Exercise> Look through the entries and count each line that includes the string "pages". Reply with the number alone.

(Stored data entries)
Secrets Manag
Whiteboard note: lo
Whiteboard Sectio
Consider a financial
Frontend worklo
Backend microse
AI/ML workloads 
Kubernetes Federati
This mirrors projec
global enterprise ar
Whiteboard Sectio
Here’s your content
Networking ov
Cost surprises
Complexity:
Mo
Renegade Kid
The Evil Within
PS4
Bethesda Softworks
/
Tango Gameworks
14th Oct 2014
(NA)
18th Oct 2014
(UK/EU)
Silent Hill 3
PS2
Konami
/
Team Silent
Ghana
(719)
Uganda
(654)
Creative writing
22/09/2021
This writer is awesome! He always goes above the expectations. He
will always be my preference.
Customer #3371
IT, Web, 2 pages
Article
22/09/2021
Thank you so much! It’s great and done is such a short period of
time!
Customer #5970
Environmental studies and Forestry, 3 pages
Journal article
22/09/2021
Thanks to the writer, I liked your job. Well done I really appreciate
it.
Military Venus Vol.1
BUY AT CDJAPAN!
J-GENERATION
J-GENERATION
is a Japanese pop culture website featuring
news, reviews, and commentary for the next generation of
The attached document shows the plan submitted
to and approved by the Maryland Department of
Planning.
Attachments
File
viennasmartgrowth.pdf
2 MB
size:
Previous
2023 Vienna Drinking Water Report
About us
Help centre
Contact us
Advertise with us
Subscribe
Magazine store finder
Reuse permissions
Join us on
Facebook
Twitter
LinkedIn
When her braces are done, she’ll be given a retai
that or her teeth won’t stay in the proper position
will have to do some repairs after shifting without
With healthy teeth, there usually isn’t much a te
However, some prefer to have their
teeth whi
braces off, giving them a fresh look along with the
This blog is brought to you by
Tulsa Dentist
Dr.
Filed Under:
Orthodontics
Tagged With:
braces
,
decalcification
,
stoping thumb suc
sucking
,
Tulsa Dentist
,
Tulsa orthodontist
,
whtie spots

Answer for the task> 2